Smoke saltó de la cama con el torso desnudo, cubierto de tatuajes y bañado en sudor. Tenía los ojos vidriosos, y si había algo peor que Smoke, era Smoke colocado y con necesidad de dormir para que se le pasara el colocón.
—Popeye —dijo Smoke con una risa cruel mientras fingía inyectarle la jeringuilla a la perra.
—Olvídate un minuto de ese maldito perro —replicó Possum, que había aprendido a hacerse el malo.
—¡No me digas que me olvide del perro, joder! ¡Eres un retrasado mental! —dijo Smoke, apuntando a Possum con la jeringuilla como si fuese a clavársela a él y no a Popeye—. Mira, así es como Smoke hace pagar a los gilipollas por sus pecados. Cuando la zorra de Hammer aparezca con el cabrón de su compinche, Brazil, en los boxes para salvar a esa estúpida perra, le clavaré a Popeye la jeringuilla con el matarratas delante de sus narices. Mientras intenten salvar a la perra, que sufrirá convulsiones instantáneas y un gran dolor, les dispararemos en la cabeza y correremos hacia el helicóptero.
Aquella escena era horrible, pero Possum fingió frialdad y no reaccionó. De hecho, parecía medio dormido o sin prestar atención a nada, salvo a la posibilidad de hacerse con el tesoro Tory antes de que otro se lo quedara.
—0 si uno de los pescadores encuentra el tesoro antes de que lleguemos nosotros al terminar la carrera —dijo Possum—, tendremos que esperar que regrese a la isla y volarle los sesos, tirar su cuerpo a la bahía y quedarnos con el premio. Y Cat ya estará allí, con todo preparado. Precisamente por eso ahora no está aquí y tenemos incluso un agente trabajando para nosotros. ¡La vamos a armar muy gorda, tío! —fanfarroneó Possum.

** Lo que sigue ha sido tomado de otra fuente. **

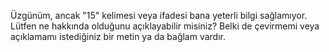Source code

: Üzgünüm, ancak "15" kelimesi veya ifadesi bana yeterli bilgi sağlamıyor. Lütfen ne hakkında olduğunu açıklayabilir misiniz? Belki de çevirmemi veya açıklamamı istediğiniz bir metin ya da bağlam vardır.
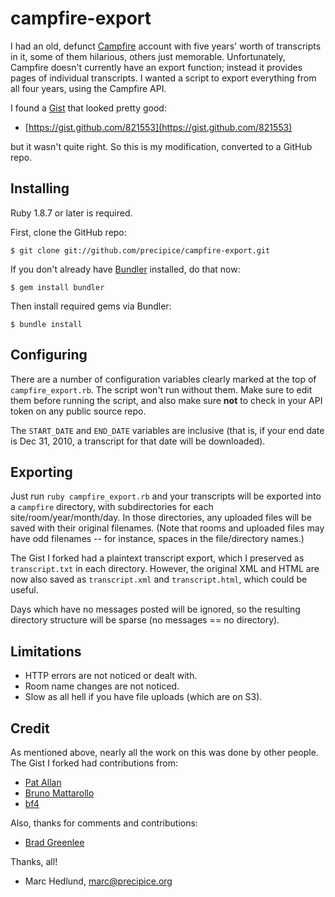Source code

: # campfire-export #

I had an old, defunct [Campfire](http://campfirenow.com/) account with five
years' worth of transcripts in it, some of them hilarious, others just 
memorable. Unfortunately, Campfire doesn't currently have an export function;
instead it provides pages of individual transcripts. I wanted a script to
export everything from all four years, using the Campfire API.

I found a [Gist](https://gist.github.com) that looked pretty good:

* [https://gist.github.com/821553](https://gist.github.com/821553)

but it wasn't quite right. So this is my modification, converted to a GitHub
repo.

## Installing ##

Ruby 1.8.7 or later is required.

First, clone the GitHub repo:

    $ git clone git://github.com/precipice/campfire-export.git

If you don't already have [Bundler](http://gembundler.com/) installed, do that
now:

    $ gem install bundler

Then install required gems via Bundler:

    $ bundle install

## Configuring ##

There are a number of configuration variables clearly marked at the top of
`campfire_export.rb`. The script won't run without them. Make sure to edit
them before running the script, and also make sure **not** to check in your API
token on any public source repo.

The `START_DATE` and `END_DATE` variables are inclusive (that is, if your
end date is Dec 31, 2010, a transcript for that date will be downloaded).

## Exporting ##

Just run `ruby campfire_export.rb` and your transcripts will be exported into
a `campfire` directory, with subdirectories for each site/room/year/month/day.
In those directories, any uploaded files will be saved with their original
filenames. (Note that rooms and uploaded files may have odd filenames -- for
instance, spaces in the file/directory names.)

The Gist I forked had a plaintext transcript export, which I preserved as
`transcript.txt` in each directory. However, the original XML and HTML are now
also saved as `transcript.xml` and `transcript.html`, which could be useful.

Days which have no messages posted will be ignored, so the resulting directory
structure will be sparse (no messages == no directory).

## Limitations ##

* HTTP errors are not noticed or dealt with.
* Room name changes are not noticed.
* Slow as all hell if you have file uploads (which are on S3).

## Credit ##

As mentioned above, nearly all the work on this was done by other people. The
Gist I forked had contributions from:

* [Pat Allan](https://github.com/freelancing-god)
* [Bruno Mattarollo](https://github.com/bruno)
* [bf4](https://github.com/bf4)

Also, thanks for comments and contributions:

* [Brad Greenlee](https://github.com/bgreenlee)

Thanks, all!

- Marc Hedlund, marc@precipice.org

Mientras bajaba a desayunar, Regina estaba desolada porque se veía muy gorda. Había sufrido otra noche de horribles pesadillas de ruedas y acababa de afrontar la verdad: la interpretación de Andy era correcta. La vida la superaba. Estaba terriblemente gorda y tenía una personalidad envilecida. Por primera vez en la vida, le remordió la conciencia y sintió un cosquilleo de vergüenza y pesar.
—Buenos días —le dijo Pony mientras ella, cabizbaja, retiraba una silla de la mesa y se hundía en ella.
—¿Qué quieres decirme con eso? ¿Que hoy es un buen día? ¿Que deseas que lo sea? ¿0 es que hablas por hablar? —murmuró Regina, mirando la comida humeante que Pony dejaba en la mesa.
—Pues a mí me parece un buen día —dijo Pony, contento—. ¡Pronto seré un hombre libre, señorita Regina! Lo único que ocurre —sirvió huevos escalfados y salchichas en un plato que brillaba con el oro del emblema de la Commonwealth de Virginia— es que parece que he pasado en la cárcel tres años más de lo que debía, por culpa de ese señor Trader. Dicen que untó a algunos funcionarios porque no quería verme libre.
Regina observó la comida y descubrió con sorpresa que no tenía hambre. No recordaba cuándo había sido la última vez que no había tenido hambre a menos que fuera después de comer esas chocolatinas envenenadas de Trader, camino del hospital. Pero en esa ocasión su falta de apetito había sido transitoria, tenía razones médicas y no podía relacionarse con su estado presente.
—¿No come, señorita Regina? —preguntó Pony, preocupado, plantado ante ella al otro lado de la mesa, con su almidonada chaqueta y una servilleta encima del brazo.